Write out all the entries again with the pictures omitted, swapping every "Komentar" for "Comments" and keeping everything else the same.

# # # #

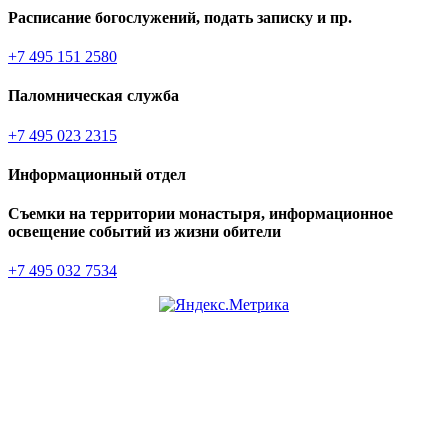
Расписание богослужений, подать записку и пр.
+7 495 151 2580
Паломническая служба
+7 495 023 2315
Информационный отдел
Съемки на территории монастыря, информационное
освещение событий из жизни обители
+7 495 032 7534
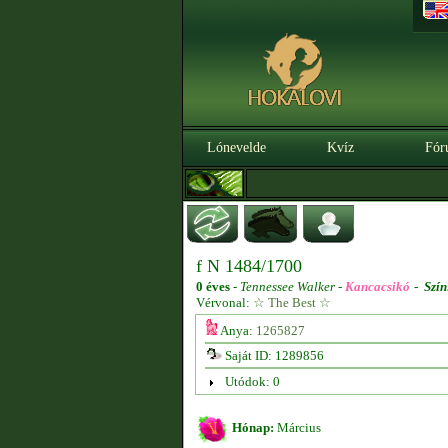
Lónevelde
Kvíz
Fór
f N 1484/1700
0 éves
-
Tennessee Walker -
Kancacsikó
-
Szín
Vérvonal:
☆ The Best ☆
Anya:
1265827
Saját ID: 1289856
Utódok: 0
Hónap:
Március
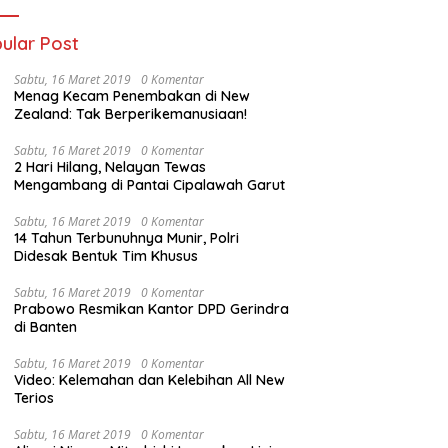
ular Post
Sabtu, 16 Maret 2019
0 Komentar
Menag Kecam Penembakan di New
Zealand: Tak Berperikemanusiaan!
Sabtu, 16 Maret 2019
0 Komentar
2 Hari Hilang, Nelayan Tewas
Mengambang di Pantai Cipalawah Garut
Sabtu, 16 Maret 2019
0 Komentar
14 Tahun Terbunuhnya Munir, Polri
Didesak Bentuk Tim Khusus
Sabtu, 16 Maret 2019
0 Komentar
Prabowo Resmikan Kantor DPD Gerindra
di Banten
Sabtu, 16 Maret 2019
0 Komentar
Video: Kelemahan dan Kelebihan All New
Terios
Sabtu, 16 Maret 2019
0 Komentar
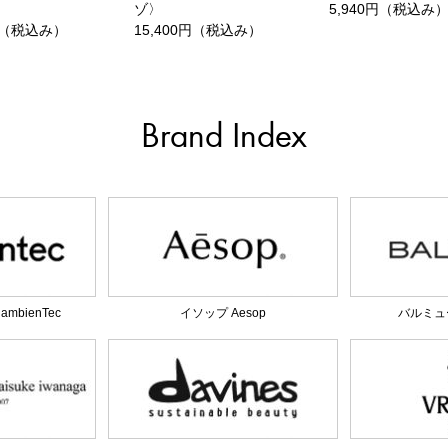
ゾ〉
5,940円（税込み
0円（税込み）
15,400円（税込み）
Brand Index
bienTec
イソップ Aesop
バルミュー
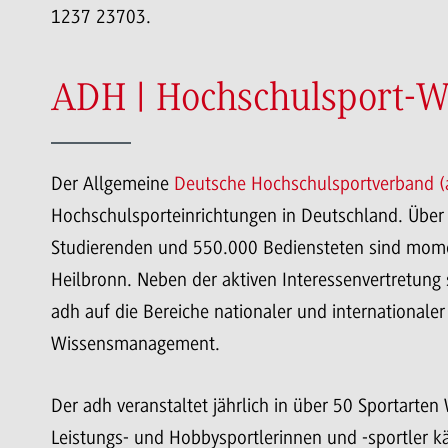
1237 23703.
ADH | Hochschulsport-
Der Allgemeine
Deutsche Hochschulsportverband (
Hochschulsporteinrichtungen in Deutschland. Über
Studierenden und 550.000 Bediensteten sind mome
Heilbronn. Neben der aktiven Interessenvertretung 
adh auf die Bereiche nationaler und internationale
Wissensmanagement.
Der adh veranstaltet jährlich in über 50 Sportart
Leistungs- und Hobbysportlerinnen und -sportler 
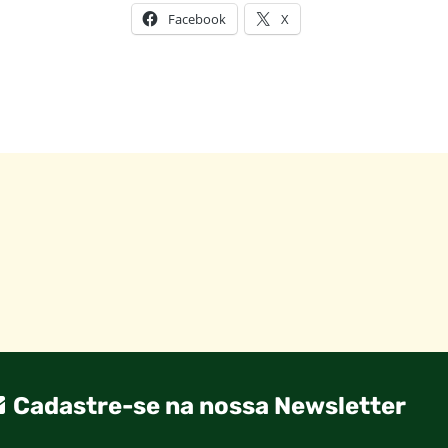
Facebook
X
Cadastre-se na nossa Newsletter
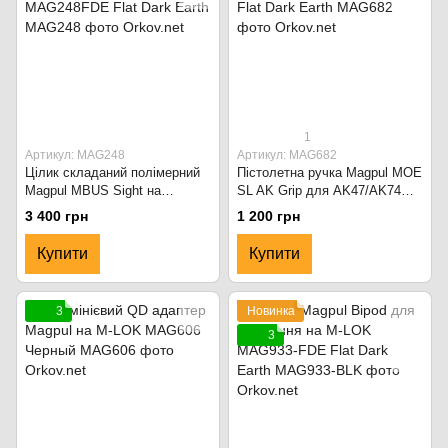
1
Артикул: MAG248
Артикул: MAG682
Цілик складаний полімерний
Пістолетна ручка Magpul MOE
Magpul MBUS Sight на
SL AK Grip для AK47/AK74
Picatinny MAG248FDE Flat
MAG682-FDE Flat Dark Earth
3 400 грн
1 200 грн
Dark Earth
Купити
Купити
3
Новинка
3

# # # #

◆ Written solution
Расписание богослужений, подать записку и пр.
+7 495 151 2580
Паломническая служба
+7 495 023 2315
Информационный отдел
Съемки на территории монастыря, информационное
освещение событий из жизни обители
+7 495 032 7534
Lónevelde
Kvíz
Fór
f N 1484/1700
0 éves
-
Tennessee Walker -
Kancacsikó
-
Szín
Vérvonal:
☆ The Best ☆
Anya:
1265827
Saját ID: 1289856
Utódok: 0
Hónap:
Március
ular Post
Sabtu, 16 Maret 2019
0 Comments
Menag Kecam Penembakan di New
Zealand: Tak Berperikemanusiaan!
Sabtu, 16 Maret 2019
0 Comments
2 Hari Hilang, Nelayan Tewas
Mengambang di Pantai Cipalawah Garut
Sabtu, 16 Maret 2019
0 Comments
14 Tahun Terbunuhnya Munir, Polri
Didesak Bentuk Tim Khusus
Sabtu, 16 Maret 2019
0 Comments
Prabowo Resmikan Kantor DPD Gerindra
di Banten
Sabtu, 16 Maret 2019
0 Comments
Video: Kelemahan dan Kelebihan All New
Terios
Sabtu, 16 Maret 2019
0 Comments
ゾ〉
5,940円（税込み
0円（税込み）
15,400円（税込み）
Brand Index
bienTec
イソップ Aesop
バルミュー
1237 23703.
ADH | Hochschulsport-
Der Allgemeine
Deutsche Hochschulsportverband (
Hochschulsporteinrichtungen in Deutschland. Über
Studierenden und 550.000 Bediensteten sind mome
Heilbronn. Neben der aktiven Interessenvertretung 
adh auf die Bereiche nationaler und internationale
Wissensmanagement.
Der adh veranstaltet jährlich in über 50 Sportart
Leistungs- und Hobbysportlerinnen und -sportler 
Facebook
X
Cadastre-se na nossa Newsletter
1
Артикул: MAG248
Артикул: MAG682
Цілик складаний полімерний
Пістолетна ручка Magpul MOE
Magpul MBUS Sight на
SL AK Grip для AK47/AK74
Picatinny MAG248FDE Flat
MAG682-FDE Flat Dark Earth
3 400 грн
1 200 грн
Dark Earth
Купити
Купити
3
Новинка
3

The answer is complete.